The bottom line is that telling the truth in your relationships with other people is not so bad -- so long as everyone is willing to do it. Telling the truth means acknowledging that you are only a human person, making mistakes, stumbling through life, trying the best you can when you can. So long as I am honestly operating in the world out of love, the truth will never too difficult a thing to tell.

I do "lie" about magic, though. Last week, a three-year-old in our neighborhood came over to our house to play, and I gave him three objects from a jar I keep on my desk specifically for three-year-olds who might come over. (It happens more than you might think.) I gave him a plastic pirate that sings songs at night to make sad people happy again; I gave him a little jar of fabric flowers that is a seductive charm for nearby dinosaurs; and I gave him a marbled rubber ball that you can bounce really hard against the cement if it's terribly cold to make fire.
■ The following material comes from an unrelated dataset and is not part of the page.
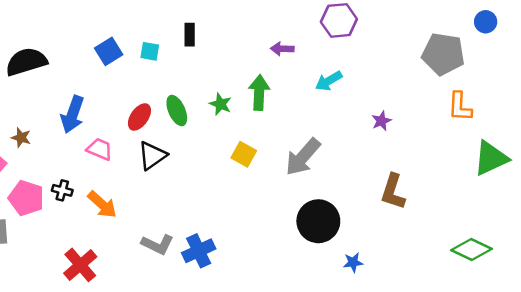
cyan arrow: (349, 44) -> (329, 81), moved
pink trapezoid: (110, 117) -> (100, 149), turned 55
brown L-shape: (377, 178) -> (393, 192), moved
I know it's somewhat cruel. It IS. But I would rather tell children totally ridiculous things about love and beauty and possible marvel -- the kind of stuff that is difficult to believe but equally difficult to disprove -- than to tell them ridiculous things about little boys in powdered wigs chopping down cherry trees and telling their fathers about it. We spend our entire lives being lied to. That's just a fact of our evolution. Children will learn at school that Christopher Columbus "discovered" America, and that the systemic genocide of the Native Americans was somehow consensual. They will be told that racism was eradicated with the Emancipation Proclamation or the Civil Rights Movement, and that the senseless killing of young black men is justifiable in the name of safety. If that is "the truth" we are living with, I guess I think we could use a little magic.